What you need to do: Print the passage on real estate after the pandemic exactly as it appears, start to finish.

____ Exercise passage

Real Estate And The Pandemic: Where Do We Go From Here?

Where do we go from here? Are you itching for some post-pandemic real estate investing?

The pandemic created significant economic distress overall, nationwide and globally.

Coming to the rescue, the federal government decided to print somewhere in excess of $20 trillion. This $20 trillion papered over some of this distress but somehow kept the music playing. They were anticipating that there was going to be a lot more distress, but then it just kind of didn’t happen. This national debt will play a huge part in what to expect in future real estate investing, so where do we go from here?

 

The market is not as distressed as once feared.

So now there’s a lot of money floating around and investors are waiting to pounce on deals. With that amount of money, I don’t see that there’s going to be a whole lot of significant distress in the market. What we’re seeing now is people with assets who thought they were in trouble got the reprieve, and now they’re starting to come back out onto the market again as there are opportunities for closing the deal. 

 

 

My call for 2022.

________
____ Provided information

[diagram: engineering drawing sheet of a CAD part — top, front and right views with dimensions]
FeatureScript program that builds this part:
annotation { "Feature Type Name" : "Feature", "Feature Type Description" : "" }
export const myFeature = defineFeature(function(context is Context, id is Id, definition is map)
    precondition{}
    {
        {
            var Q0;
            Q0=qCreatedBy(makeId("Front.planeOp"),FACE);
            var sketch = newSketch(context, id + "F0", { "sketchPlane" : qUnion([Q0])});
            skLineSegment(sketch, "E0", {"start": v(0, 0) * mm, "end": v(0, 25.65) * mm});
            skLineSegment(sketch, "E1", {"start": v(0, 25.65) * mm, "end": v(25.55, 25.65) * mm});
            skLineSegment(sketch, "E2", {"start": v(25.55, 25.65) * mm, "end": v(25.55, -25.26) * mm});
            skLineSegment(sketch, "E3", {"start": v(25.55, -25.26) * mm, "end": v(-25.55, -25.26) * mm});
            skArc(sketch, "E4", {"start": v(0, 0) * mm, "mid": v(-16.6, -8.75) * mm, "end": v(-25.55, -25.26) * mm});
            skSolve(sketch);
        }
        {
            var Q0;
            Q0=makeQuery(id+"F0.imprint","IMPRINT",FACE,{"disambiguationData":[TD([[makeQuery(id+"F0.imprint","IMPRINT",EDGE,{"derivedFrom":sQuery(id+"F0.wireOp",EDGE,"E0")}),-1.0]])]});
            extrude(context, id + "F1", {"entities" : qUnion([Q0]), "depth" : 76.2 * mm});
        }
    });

________

Response to the task:
Real Estate And The Pandemic: Where Do We Go From Here?

Where do we go from here? Are you itching for some post-pandemic real estate investing?

The pandemic created significant economic distress overall, nationwide and globally.

Coming to the rescue, the federal government decided to print somewhere in excess of $20 trillion. This $20 trillion papered over some of this distress but somehow kept the music playing. They were anticipating that there was going to be a lot more distress, but then it just kind of didn’t happen. This national debt will play a huge part in what to expect in future real estate investing, so where do we go from here?

 

The market is not as distressed as once feared.

So now there’s a lot of money floating around and investors are waiting to pounce on deals. With that amount of money, I don’t see that there’s going to be a whole lot of significant distress in the market. What we’re seeing now is people with assets who thought they were in trouble got the reprieve, and now they’re starting to come back out onto the market again as there are opportunities for closing the deal. 

 

 

My call for 2022.